• _SUPPLIED PASSAGE_:
----------

Why The Housing Market Isn't Going to Collapse

After a 10 years of hype on how the real-estate market is the safest place to be, the spinmeisters have gone into reverse, saying we're headed for a collapse. Don't believe it. Sure, the real-estate market is correcting but it's not going to collapse and bring the economy down with it. Here's why.

There's been a lot of talk on this site and across the Web about how the drop in housing prices is going to sink the economy.  The common theory is that rising rates on variable rates loans are putting pressure on many homeowners who can no longer unload their homes because prices have fallen.  As a result, many are going into default, causing the value of the securitized sub-prime loans to fall.  This has wiped out several hedge funds and cast a pall over the sub-prime market in general.

Many believe the damage will spread out of the sub-prime market as housing prices continue to drop and interest rates rise.  I see several problems with this theory: 

  1. The economy is strong and the unemployment rate is low.  Most people who are employed do not default on their homes.  They will give up everything else before they lose their house.  As a result, while defaults are high compared to recent history, don't expect them to rise much higher unless the unemployment picture changes.

----------

• _SUPPLIED INFORMATION_:
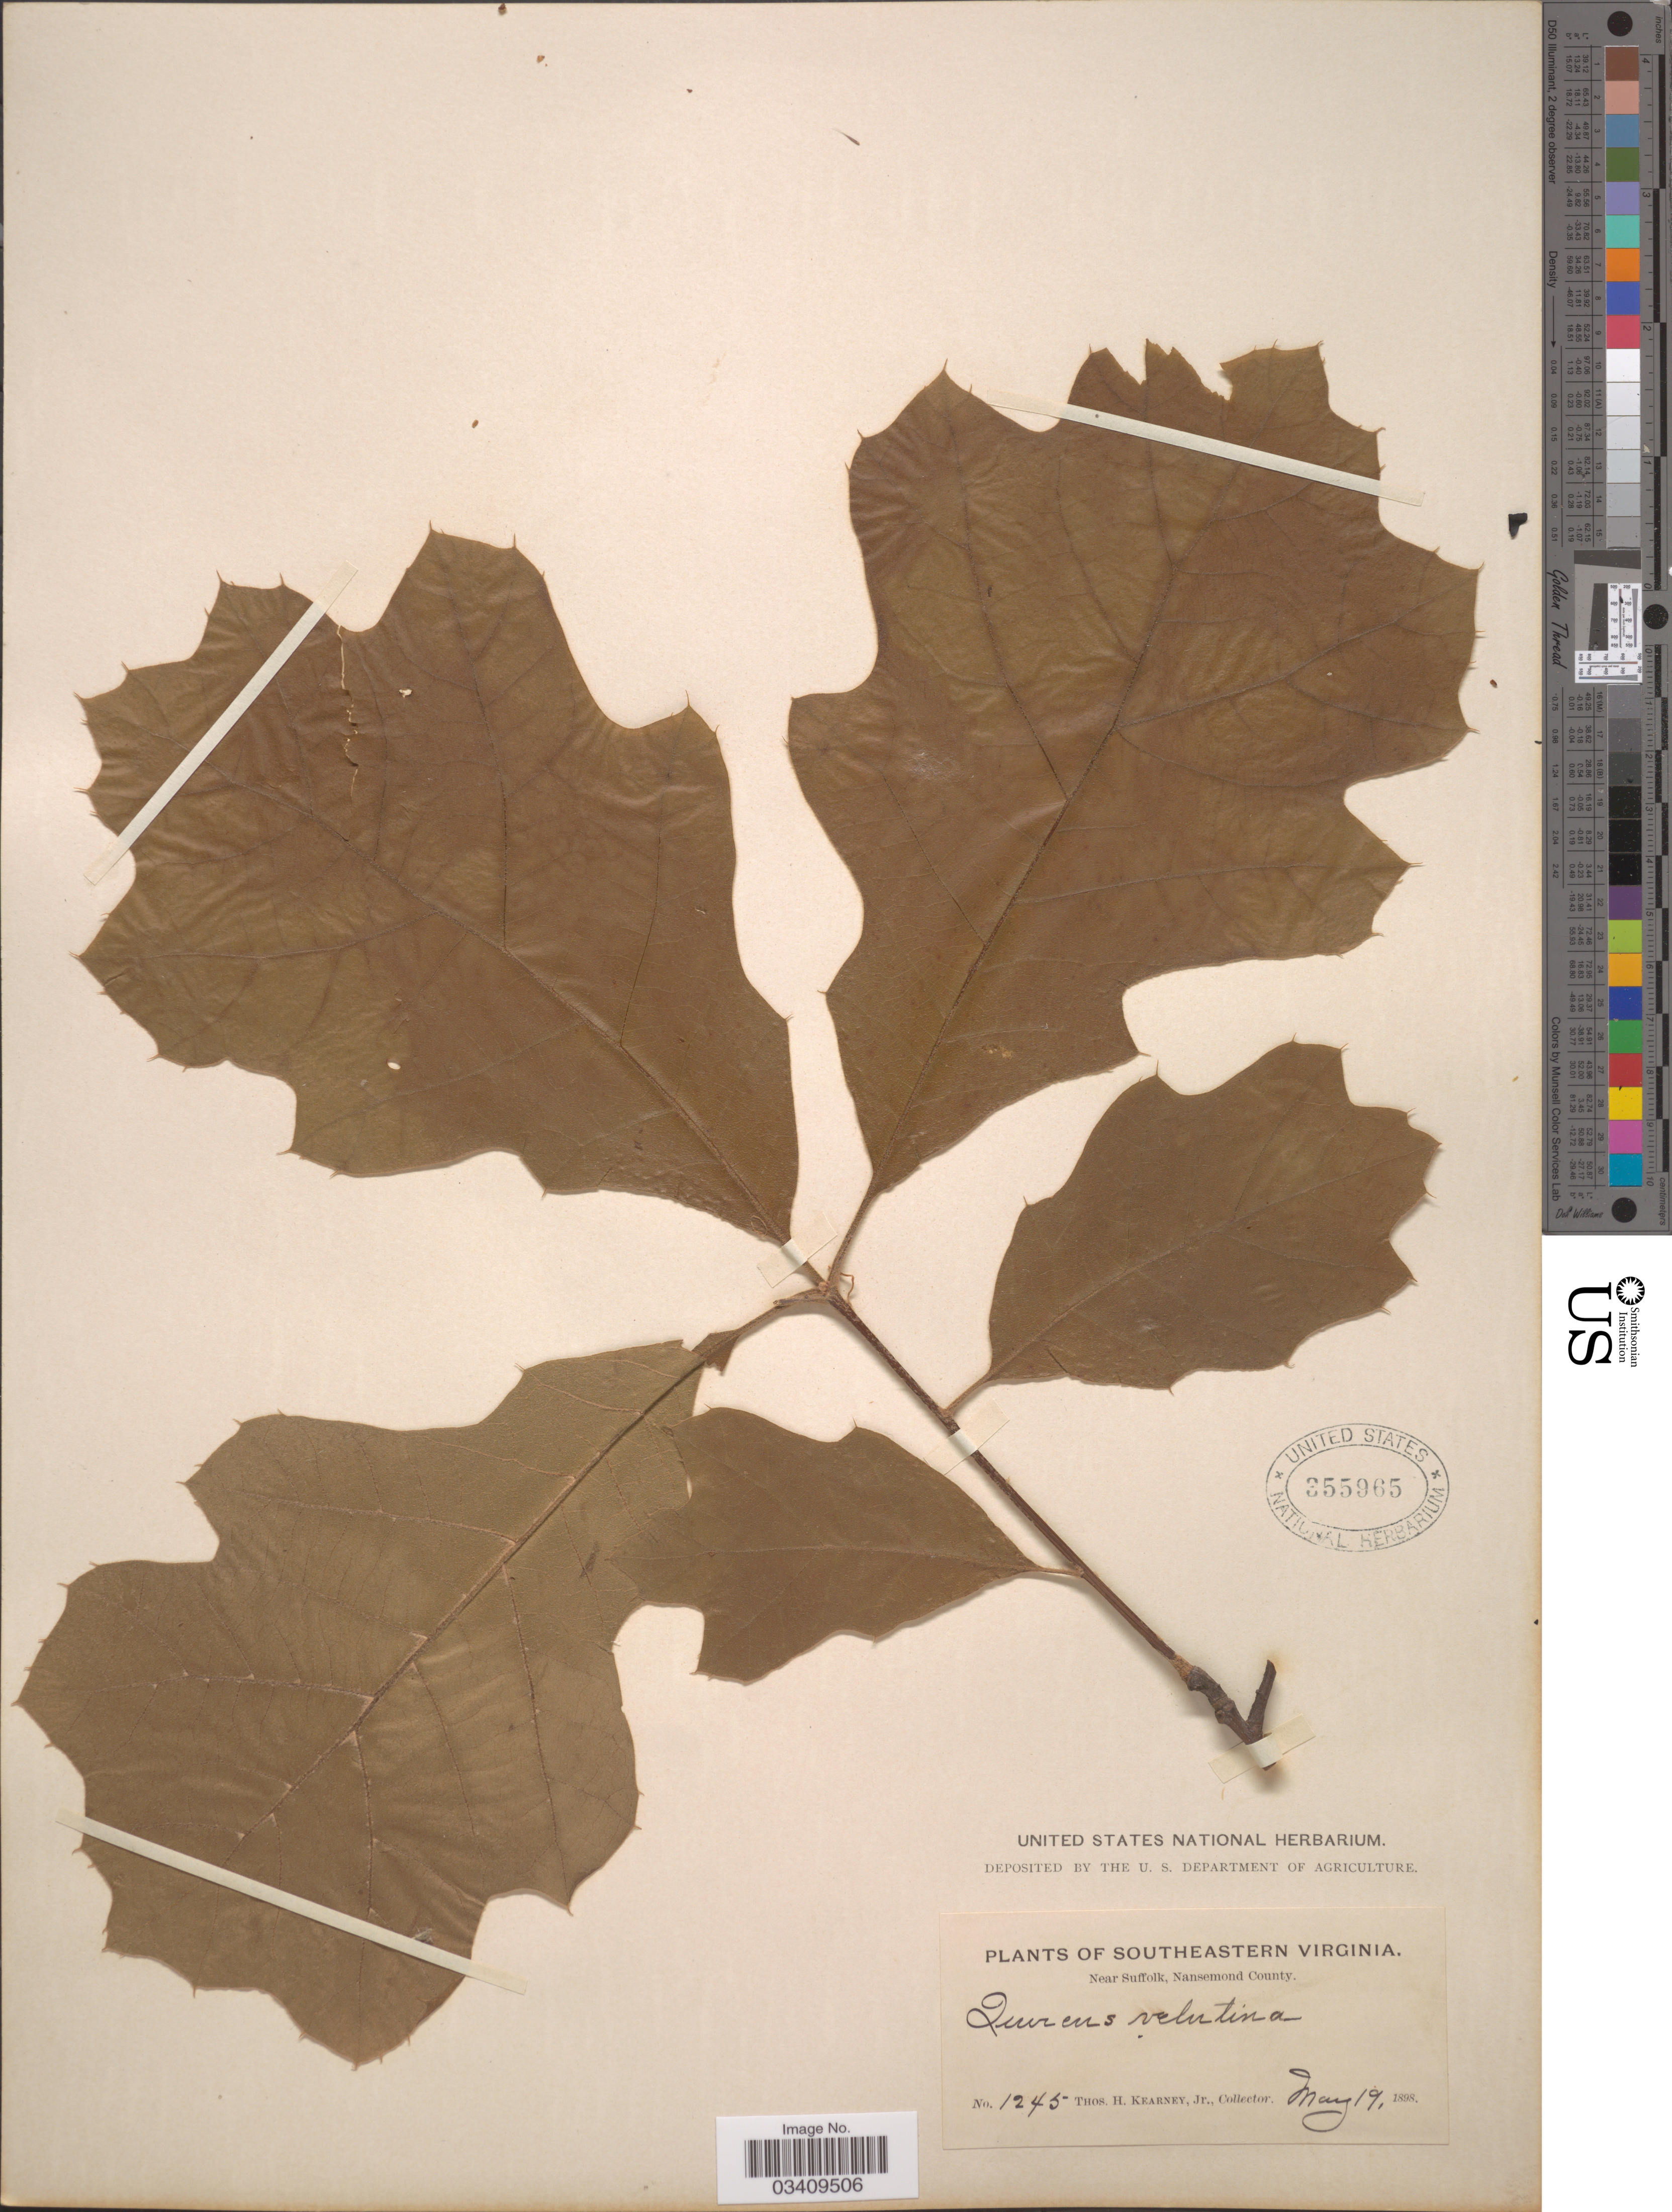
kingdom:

----------

• _TASKS AND EXERCISES_:
**1)** Could you repeat, word for word, the part of the housing market article that opens with the words containing "There's been a" and closes with "market in general."?
**2)** Can you carry on the article about why the housing market won't collapse from the point where it stops?

• _ANSWERS TO THE EXERCISE_:
**1)**
There's been a lot of talk on this site and across the Web about how the drop in housing prices is going to sink the economy.  The common theory is that rising rates on variable rates loans are putting pressure on many homeowners who can no longer unload their homes because prices have fallen.  As a result, many are going into default, causing the value of the securitized sub-prime loans to fall.  This has wiped out several hedge funds and cast a pall over the sub-prime market in general.

**2)**
  2. Interest rates are relatively stable and if anything may drop.  Certainly if the economy weakens and unemployment rises, rates will drop.  This will help to boost real-estate and allow many variable rate mortgage holders to refinance.
  3. The drop in prices only impacts a small percentage of people who purchased their home in the last two years.  The reality is that most homeowners are still way ahead on the value of their homes.  Someone who bought 5-10 years ago still has plenty of equity, as long as they didn't take it all out with home equity loans.
  4. The drop in prices isn't equal nationally.  In many places of the country housing prices have hardly dropped at all.  As a result, the damage is limited.

While real-estate may be a drag on the economy, it is hard to imagine that its impact will be consequential enough to drag a relatively robust economy into recession.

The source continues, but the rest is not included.